## WHAT THIS TASK INVOLVES
Please give back only the lines below from the one containing "vfov_deg: 23.9" to the one containing "exposure_s: 1/50", each repeated word for word, both ends included.

Dataset entries:
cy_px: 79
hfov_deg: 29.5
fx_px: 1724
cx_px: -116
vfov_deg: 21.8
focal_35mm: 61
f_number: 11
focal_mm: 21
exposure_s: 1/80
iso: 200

--

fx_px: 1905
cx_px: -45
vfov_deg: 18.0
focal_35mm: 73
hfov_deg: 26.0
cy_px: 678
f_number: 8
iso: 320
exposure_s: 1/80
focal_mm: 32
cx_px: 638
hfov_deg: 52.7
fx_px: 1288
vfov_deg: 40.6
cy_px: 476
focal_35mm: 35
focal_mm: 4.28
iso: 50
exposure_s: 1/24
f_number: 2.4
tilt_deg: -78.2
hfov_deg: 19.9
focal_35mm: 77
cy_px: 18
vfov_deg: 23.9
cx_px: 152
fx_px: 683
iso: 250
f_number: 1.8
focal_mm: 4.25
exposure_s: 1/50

## OUTPUT FOR THIS EXERCISE
vfov_deg: 23.9
cx_px: 152
fx_px: 683
iso: 250
f_number: 1.8
focal_mm: 4.25
exposure_s: 1/50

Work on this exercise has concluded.